Schomer told the blog that the roots of the closure go back years, to when Sound Transit seized the property where the old Vivace flagship was. The company was more or less forced to move to Brix, so close to the sidewalk bar that Vivace was essentially competing with itself for customers. Capitol Hill had enough caffeine fiends to make both locations profitable, but Schomer said that staffing shortages, among other difficulties, forced Vivace to make a choice. From the Capitol Hill Seattle Blog:
“For years the arrangement worked. The sidewalk bar had enough business to remain open so close to our new flagship bar,” Schomer writes. “However, through a combination of factors, coming out of the pandemic, the customers have chosen the Brix bar 10 to 1 over the sidewalk bar.”

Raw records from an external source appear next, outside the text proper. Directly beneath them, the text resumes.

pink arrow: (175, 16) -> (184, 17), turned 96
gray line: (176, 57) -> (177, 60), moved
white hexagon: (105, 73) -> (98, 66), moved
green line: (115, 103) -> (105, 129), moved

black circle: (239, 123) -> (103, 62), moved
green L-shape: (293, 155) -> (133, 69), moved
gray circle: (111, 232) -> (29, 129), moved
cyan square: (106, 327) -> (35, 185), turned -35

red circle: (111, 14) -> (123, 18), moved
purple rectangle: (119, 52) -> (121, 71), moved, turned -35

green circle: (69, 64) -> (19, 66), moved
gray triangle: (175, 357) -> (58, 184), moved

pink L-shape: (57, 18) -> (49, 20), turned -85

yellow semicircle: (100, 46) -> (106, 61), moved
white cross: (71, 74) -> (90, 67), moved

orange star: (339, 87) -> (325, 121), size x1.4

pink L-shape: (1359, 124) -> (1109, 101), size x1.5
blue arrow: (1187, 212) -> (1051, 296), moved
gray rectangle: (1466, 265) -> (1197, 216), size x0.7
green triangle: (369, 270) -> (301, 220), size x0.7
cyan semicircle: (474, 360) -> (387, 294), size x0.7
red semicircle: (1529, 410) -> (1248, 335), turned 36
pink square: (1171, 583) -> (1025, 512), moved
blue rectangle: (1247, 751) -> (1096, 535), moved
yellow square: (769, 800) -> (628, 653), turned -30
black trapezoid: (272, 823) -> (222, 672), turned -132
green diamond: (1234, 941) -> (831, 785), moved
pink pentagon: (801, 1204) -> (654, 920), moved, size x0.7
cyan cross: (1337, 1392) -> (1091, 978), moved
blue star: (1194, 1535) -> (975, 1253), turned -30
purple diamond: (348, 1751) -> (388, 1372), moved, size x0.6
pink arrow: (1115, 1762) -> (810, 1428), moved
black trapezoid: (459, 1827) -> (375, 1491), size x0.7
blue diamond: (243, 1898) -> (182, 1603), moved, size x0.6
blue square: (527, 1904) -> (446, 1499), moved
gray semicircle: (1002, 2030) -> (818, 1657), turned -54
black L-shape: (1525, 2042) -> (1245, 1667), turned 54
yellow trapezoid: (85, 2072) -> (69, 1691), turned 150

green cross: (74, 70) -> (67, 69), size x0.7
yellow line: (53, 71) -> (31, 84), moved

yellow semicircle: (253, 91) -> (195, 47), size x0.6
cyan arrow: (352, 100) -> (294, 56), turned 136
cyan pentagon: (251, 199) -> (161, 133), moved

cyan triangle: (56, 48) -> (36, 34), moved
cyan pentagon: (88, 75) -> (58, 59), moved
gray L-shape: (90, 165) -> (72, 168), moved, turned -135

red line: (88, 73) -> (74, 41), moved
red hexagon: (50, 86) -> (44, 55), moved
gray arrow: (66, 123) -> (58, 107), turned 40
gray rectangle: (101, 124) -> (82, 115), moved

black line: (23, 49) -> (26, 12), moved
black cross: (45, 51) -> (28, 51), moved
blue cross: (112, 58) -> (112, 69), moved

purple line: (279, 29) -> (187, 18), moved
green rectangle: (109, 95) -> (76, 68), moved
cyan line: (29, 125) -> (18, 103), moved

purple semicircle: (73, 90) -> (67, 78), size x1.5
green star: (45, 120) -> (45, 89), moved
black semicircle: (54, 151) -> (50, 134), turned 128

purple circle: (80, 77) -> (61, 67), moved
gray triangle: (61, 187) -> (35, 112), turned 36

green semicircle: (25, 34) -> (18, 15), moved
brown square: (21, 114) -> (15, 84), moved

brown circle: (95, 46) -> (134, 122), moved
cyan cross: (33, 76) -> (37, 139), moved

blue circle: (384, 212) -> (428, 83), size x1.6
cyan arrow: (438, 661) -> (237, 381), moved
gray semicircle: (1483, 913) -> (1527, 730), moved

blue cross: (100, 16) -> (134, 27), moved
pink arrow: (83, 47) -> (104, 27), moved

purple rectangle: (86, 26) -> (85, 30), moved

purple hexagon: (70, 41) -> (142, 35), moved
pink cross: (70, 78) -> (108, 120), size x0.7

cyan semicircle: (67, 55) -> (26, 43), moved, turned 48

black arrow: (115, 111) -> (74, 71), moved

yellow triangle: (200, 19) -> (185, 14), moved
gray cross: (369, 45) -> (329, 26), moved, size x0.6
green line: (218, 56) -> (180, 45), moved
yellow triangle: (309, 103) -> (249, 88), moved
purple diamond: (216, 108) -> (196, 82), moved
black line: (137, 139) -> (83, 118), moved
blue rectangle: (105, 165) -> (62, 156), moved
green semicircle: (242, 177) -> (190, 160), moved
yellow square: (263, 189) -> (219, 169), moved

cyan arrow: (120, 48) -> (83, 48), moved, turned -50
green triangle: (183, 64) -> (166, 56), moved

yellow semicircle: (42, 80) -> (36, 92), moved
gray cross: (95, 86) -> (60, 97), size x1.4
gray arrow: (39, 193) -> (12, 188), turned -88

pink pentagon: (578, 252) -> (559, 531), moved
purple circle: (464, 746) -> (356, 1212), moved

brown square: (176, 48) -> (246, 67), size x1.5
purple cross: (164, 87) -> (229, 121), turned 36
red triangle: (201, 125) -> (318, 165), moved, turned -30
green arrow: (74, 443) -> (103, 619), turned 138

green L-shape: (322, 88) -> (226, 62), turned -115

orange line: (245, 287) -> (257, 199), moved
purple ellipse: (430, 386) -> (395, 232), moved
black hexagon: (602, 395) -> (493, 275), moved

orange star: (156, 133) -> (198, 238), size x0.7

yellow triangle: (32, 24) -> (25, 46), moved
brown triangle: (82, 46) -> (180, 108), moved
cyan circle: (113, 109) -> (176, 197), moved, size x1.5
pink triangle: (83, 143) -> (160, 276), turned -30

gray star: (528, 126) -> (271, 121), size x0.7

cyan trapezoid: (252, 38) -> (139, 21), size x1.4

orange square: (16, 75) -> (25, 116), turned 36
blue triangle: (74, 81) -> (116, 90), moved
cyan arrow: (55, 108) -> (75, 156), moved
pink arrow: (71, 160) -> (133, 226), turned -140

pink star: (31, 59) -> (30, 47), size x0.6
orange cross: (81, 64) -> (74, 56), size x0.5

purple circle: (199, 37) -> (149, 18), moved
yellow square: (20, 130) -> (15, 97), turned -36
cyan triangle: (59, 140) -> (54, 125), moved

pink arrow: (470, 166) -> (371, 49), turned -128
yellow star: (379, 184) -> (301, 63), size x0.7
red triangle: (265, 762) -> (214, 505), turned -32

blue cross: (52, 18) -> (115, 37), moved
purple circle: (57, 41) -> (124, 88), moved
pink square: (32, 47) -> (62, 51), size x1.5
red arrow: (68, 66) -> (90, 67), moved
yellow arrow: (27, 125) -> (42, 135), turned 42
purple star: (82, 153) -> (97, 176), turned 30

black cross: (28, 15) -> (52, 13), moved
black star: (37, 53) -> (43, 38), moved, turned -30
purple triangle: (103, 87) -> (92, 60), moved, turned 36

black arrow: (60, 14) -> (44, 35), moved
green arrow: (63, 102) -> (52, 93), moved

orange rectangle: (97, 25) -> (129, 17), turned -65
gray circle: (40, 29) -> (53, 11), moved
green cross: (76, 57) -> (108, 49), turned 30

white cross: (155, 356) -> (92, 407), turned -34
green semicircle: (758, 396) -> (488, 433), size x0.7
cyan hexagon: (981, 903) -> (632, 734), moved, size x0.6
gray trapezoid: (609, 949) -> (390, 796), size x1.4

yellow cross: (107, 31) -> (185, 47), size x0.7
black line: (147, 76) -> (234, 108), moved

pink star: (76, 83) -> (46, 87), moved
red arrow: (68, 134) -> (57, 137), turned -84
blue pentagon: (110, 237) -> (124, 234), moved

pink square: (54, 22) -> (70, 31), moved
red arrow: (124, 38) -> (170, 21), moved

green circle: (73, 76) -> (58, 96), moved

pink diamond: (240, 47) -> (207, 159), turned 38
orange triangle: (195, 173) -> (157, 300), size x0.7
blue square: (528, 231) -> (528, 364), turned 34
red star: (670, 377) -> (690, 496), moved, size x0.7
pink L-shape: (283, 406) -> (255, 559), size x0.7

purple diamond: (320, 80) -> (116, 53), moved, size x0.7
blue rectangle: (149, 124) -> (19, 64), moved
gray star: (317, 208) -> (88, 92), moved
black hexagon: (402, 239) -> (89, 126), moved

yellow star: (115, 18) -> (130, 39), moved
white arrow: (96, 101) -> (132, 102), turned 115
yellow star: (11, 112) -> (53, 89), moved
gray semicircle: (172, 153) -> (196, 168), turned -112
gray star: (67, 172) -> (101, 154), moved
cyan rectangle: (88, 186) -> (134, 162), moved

So a rapidly changing Seattle neighborhood gets another change. Even though Vivace is still going strong as a brand, that walk-up location had sentimental value for a lot of Seattleites — Vanishing Seattle talked to one who got married there. On the other hand, as Schomer said it seems Vivace’s customers have pretty decisively chosen with their wallets that they prefer the roomier cafe (for all the sidewalk cafe’s charm, you couldn’t exactly work on its wifi). In any case, it will be missed.